Judentum
Das Judentum bezeichnet die Gesamtheit aus Kultur, Geschichte und religiöser Tradition eines Volkes Israel, das der einzige Träger des jüdischen Glaubens ist und seine Herkunft mythisch, legendär und geschichtlich im Tanach und anderen Schriften festhält und vielfach religiös, zeitlos, kulturell, philosophisch und ethisch deutet und ausformt. Das Judentum ist die älteste schriftlich ausgeführte monotheistische Religion der Welt.
Volk, Kultur
Der jüdischen Überlieferung nach hatte Jakob, der seit dem Ringkampf am Jabbok (1.Mose 32) Israel genannt wurde, zwölf Söhne, die zu den Stammvätern der zwölf Stämme Israels wurden: Ruben, Simeon, Levi, Juda, Isaschar, Sebulon, Benjamin, Dan, Naphtali, Gad, Asser und Joseph.
Diese Volksstämme hatten sich ursprünglich im heutigen Palästina und Israel angesiedelt. Ursprünglich bezog sich der Begriff "Judentum" nur auf einen dieser Stämme, den Stamm Juda, der das Königreich Juda in Palästina bildete.
Bereits in hellenistischer Zeit fanden Auswanderungsbewegungen aus Palästina statt, spätestens seit der Zerstörung des jüdischen Staates im 2. Jhd. nach Christus zerstreuten sich die Juden als regional greifbares und geschlossenes Volk endgültig, wobei jedoch die große Mehrheit im Römischen Reich siedelte. Die Anhänger des Judentums verteilten sich dann im Mittelalter auch in andere Teile Europas, besonders auch nach Osteuropa, sowie in die islamischen Welt und im Anschluss (Vertreibung aus Spanien 1492) wieder ins heutige Palästina sowie auch in die neue Welt. Die Angehörigen wurden oft verfolgt und ghettoisiert, stellenweise etablierten sie sich aber unter Beibehaltung von Glaube und Tradition als integraler Bestandteil der lokalen Gesellschaften.
Seitdem bezeichnet der Begriff Jude im Wesentlichen all jene, die ihre Herkunft auf den Ahn Israel zurückführen, insbesondere diejenigen, die von einer jüdischen Mutter geboren wurden; er schließt aber auch die ein, die aus welchen Gründen auch immer zum jüdischen Glauben übergetreten sind (Gijur).

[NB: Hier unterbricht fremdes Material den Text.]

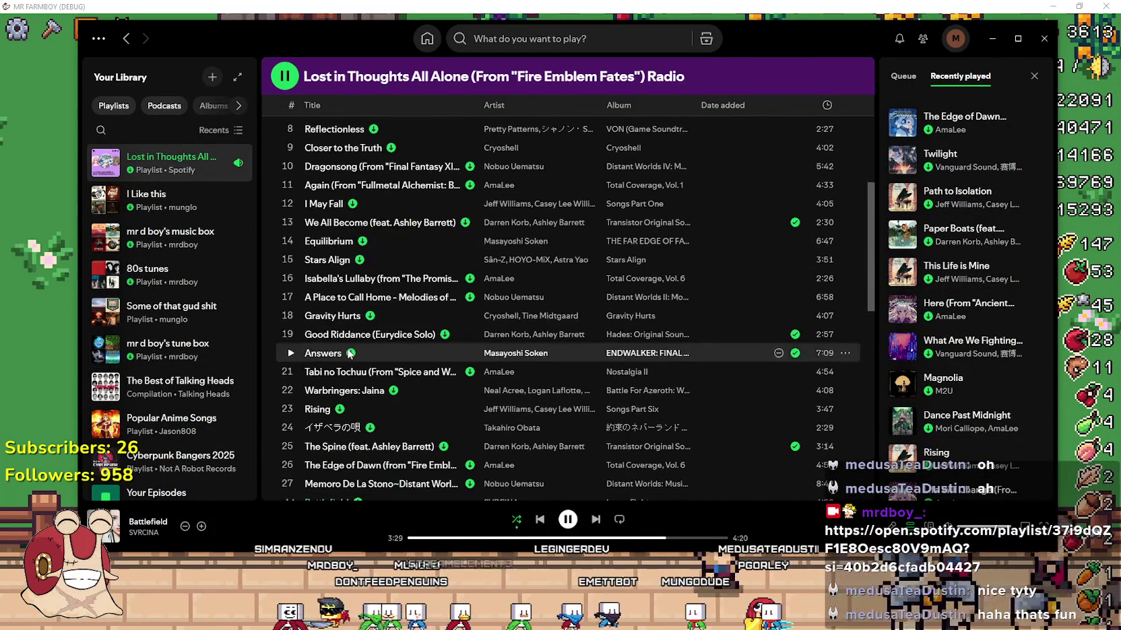
pyautogui.scroll(-4, 344, 343)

Im Jahr 1934 wurden statistisch 17 Millionen jüdische Menschen auf der Welt angegeben. Nach der Katastrophe der Schoa, während der sechs Millionen Juden (und sechs Millionen weitere Opfer verschiedener Religionen) von den Nationalsozialisten ermordet wurden, kam es zur Gründung des heutigen demokratischen Staates Israel, in dem das Judentum im laizistischen Staat eine wichtige Rolle spielt (siehe hierzu: Portal Israel/Palästina. Heute leben mehr als 13 Millionen Juden in fast allen Ländern der Erde, davon etwa 5,8 Millionen in den USA und etwa 4,9 Millionen in Israel. Die Mehrzahl der übrigen verteilt sich auf Kanada, Ungarn, der Ukraine, Frankreich, Argentinien und Russland, seit der Wiedervereinigung auch wieder in Deutschland. Israel ist dabei das einzige Land der Erde, dessen Kultur primär jüdisch geprägt ist.

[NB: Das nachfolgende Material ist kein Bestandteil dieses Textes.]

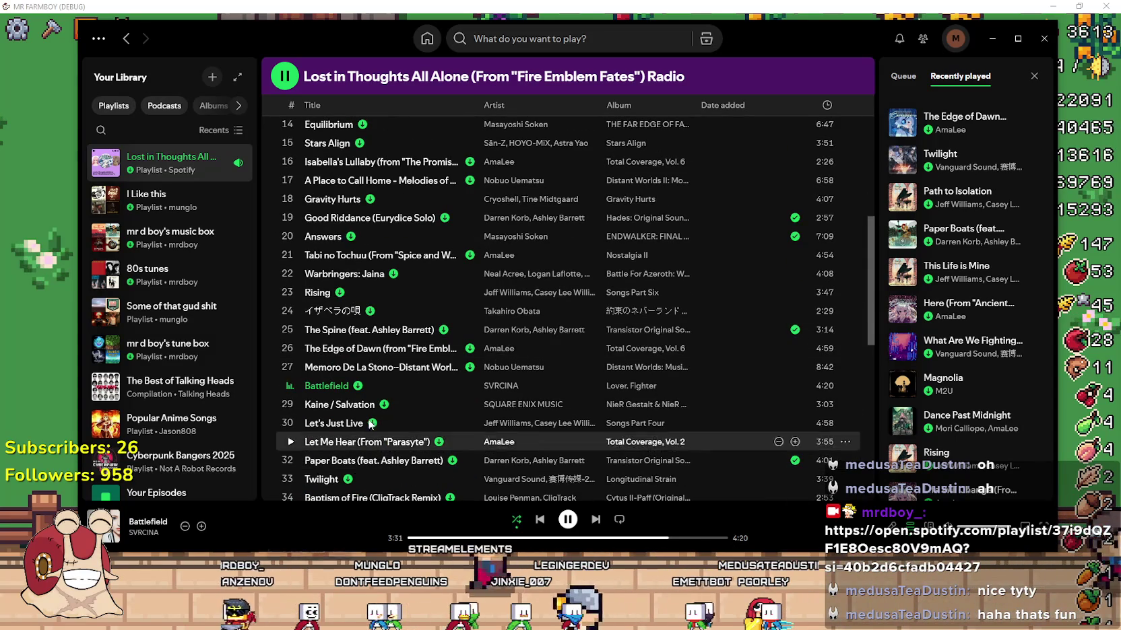
pyautogui.scroll(-10, 420, 399)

Aufgrund der besonderen Geschichte und religiöser Tradition sind die Begriffe Judentum und Volk Israel schwer auseinander zu halten. Dennoch wird die Volkszugehörigkeit nur selten als "ausschließlich jüdisch" gesehen. So ist es im Selbstverständnis der meisten Juden nicht verwunderlich, sich auch als Mitglied des Staates zu betrachten, in dem sie leben, Die Bundesrepublik Deutschland stellt dabei eine Ausnahme dar.

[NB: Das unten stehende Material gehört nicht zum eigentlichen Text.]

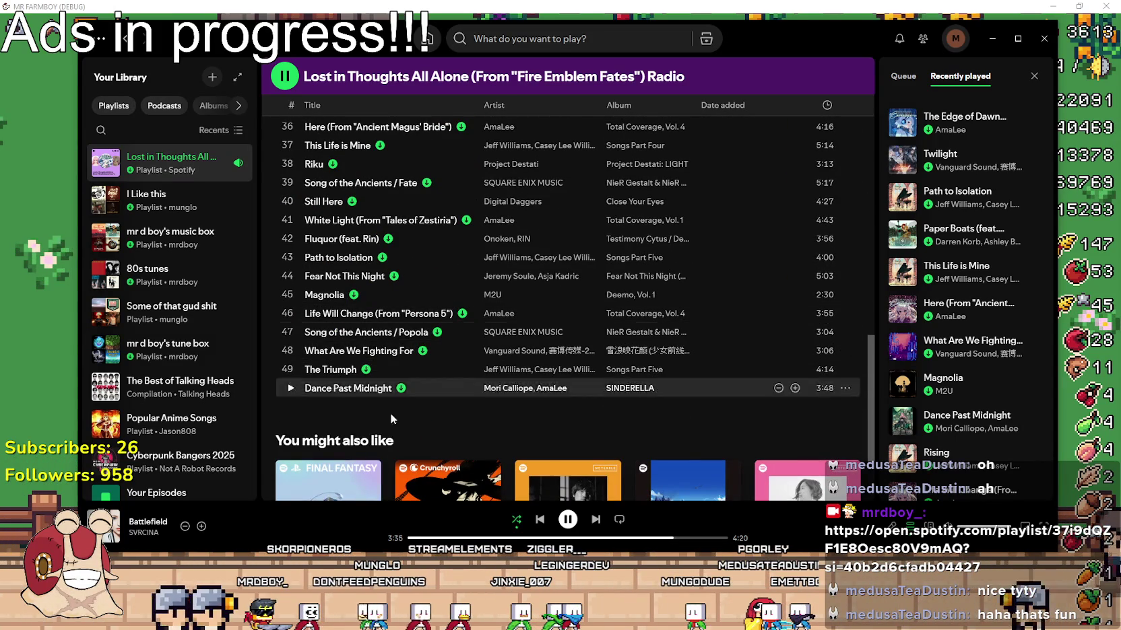
pyautogui.scroll(10, 465, 407)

Das Judentum ist seit Jahrtausenden häufig Gegenstand religiöser, ideologischer und politischer Auseinandersetzungen, in der Neuzeit teilweise auch zur Rechtfertigung oder Widerlegung antisemitischer Ressentiments. Strömungen innerhalb des Zionismus stützen sich auf einen jüdischen Volksbegriff und leiten daraus Gebietsansprüche auf das alttestamentarische Israel ab; diese Auffassung wird nicht von allen Juden geteilt; die stärkste innerjüdische Ablehnung des Zionismus kommt von ultraorthodoxen Juden. Die heutige Politik des Staates Israel stellt ihre Fundamente nicht mehr aud den religiösen Boden des Judentums, Gebietsansprüche und Kriege werden laizistisch-staatlich begründet.
Jüdischer Glaube
Der Glaube ist im Judentum keineswegs von so zentraler Bedeutung wie er es im Christentum und Islam ist, den beiden Schwesterreligionen. Dies ist verständlich, wenn man weiss, dass ein Nihilist oder ein Atheist vollwertig ein Jude sein kann und die Synagoge regelmässig besucht. Auch wandelten sich die religiösen Vorstellungen in der Geschichte und in der Vorgeschichte des Judentums. Niedergelegt in der Tora (=hebräische Bibel), beschreibt der jüdische Glaube, insbesondere die Gottesvorstellung und Gotteserkenntnis eine Wandlung. Näheres will der Artikel jüdischer Glaube liefern!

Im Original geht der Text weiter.